[Object state change records]
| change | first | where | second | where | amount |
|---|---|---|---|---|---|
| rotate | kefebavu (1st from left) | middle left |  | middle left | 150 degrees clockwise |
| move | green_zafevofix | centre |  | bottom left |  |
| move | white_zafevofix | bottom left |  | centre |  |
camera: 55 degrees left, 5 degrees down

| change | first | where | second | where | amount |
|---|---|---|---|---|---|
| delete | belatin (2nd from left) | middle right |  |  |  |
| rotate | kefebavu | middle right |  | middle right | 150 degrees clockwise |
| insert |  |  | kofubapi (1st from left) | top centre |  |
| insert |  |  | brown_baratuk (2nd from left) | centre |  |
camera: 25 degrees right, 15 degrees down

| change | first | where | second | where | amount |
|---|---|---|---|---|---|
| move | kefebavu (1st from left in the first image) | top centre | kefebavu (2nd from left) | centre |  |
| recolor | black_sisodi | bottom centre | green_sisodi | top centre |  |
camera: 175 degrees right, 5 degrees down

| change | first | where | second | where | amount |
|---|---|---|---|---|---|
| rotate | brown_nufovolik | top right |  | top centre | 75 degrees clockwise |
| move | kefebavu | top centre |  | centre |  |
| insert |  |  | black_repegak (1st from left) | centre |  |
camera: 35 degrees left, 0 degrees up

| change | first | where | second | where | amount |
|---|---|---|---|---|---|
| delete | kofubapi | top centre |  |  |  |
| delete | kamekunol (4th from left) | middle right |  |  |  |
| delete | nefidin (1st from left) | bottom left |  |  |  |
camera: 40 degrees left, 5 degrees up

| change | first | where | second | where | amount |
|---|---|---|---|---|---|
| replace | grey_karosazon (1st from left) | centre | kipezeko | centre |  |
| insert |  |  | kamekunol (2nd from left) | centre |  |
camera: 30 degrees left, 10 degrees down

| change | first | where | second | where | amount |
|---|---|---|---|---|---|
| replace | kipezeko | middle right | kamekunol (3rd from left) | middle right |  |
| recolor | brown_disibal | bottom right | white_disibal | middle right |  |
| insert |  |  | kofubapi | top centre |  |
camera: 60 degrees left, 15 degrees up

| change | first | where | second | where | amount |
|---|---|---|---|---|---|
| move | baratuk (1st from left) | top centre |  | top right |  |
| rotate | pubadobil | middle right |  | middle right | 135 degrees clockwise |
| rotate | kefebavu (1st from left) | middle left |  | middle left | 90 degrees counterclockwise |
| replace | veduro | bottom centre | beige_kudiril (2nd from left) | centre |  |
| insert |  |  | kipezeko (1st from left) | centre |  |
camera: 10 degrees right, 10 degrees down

◆ **EXERCISE**
The lines needed are the ones from the first line of the entries through the line that contains "move | white_zafevofix", given again without any change.

◆ **FINISHED EXERCISE**
| change | first | where | second | where | amount |
|---|---|---|---|---|---|
| rotate | kefebavu (1st from left) | middle left |  | middle left | 150 degrees clockwise |
| move | green_zafevofix | centre |  | bottom left |  |
| move | white_zafevofix | bottom left |  | centre |  |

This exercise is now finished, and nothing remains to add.